Here at ExP, we believe that IAS 39 has had a slightly unfair press over the years.  It does have its faults for sure, but it also has a decent logic at its core.  The new IFRS (which will come in three parts over the next year; the next two stages to deal with impairments and the third phase to address hedging rules) has a tough job.  Make the rules simpler and it will create loopholes that will be exploited by creative accounting.  Close every possible gap and it will result in an accounting standard that puts on weight each year with minor amendments and ends up not understandable.

The attempts at simplification are honourable.  We’ll wait to see with interest how well they work.  But well done to the IASB for keeping calm in the global financial crisis that many commentators blamed the accountancy profession for making much worse.  They were under huge pressure to make change and they appear to have done a good job in the time they had available.

Are accountants to blame for the global crisis?

Published on: 14 Oct 2009

A few accounting standards arguably have an unfortunate tendency to exaggerate the economic cycle.  During a time of economic downturn, the chances of a company having impaired assets is increased.  This has the unfortunate effect of taking poor trading results and augmenting them with impairment losses.  In other words, accounting conventions take a bad situation and make it worse.

Or so some people would say.

Some financial instruments are also shown at fair value.  Fair value is primarily decided by reference to market values.
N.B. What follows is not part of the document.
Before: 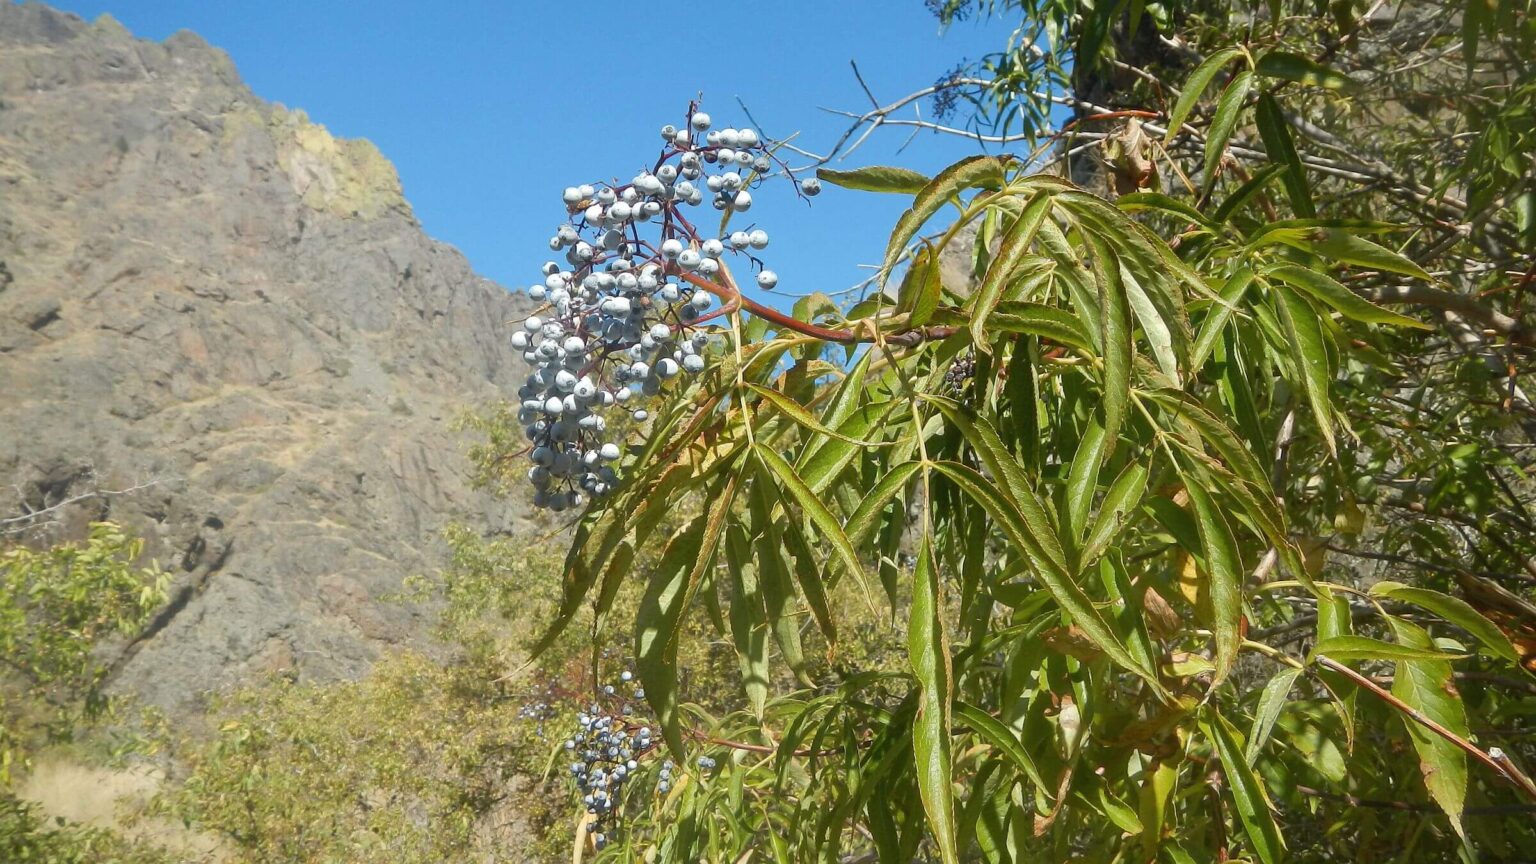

During a slump, this also makes reported results worse.

The argument advanced by many is that we ought to amend accounting standards to introduce some sort of dampening effect – requiring companies to impair assets or make provisions during times of boom and release these provisions during a slump.  This, it is argued, is only the equivalent of making hay while the sun shines.

There’s only one problem with this idea of “dynamic provisioning”. Mostly, it flies in the face of the definition of a liability in the Framework. Also, it’s precisely the opposite of what IAS 37 and IFRS 4 (insurance contracts) aimed to do. Fiddling with the accounts to save people from unjustifiable optimism and excessive, groundless pessimism might be politically popular in the current  market turbulence, but arguably it would only reduce the reliability of financial reporting in the long term.  Investors ought to be smart enough to use other information provided to them, such as the statement of cash flows, before reaching judgement on the desirability of a company’s shares.

We hope that the IASB stick to their guns and resist the pressure to codify creative accounting and massaging figures by bogus provisions. We’re confident that they will.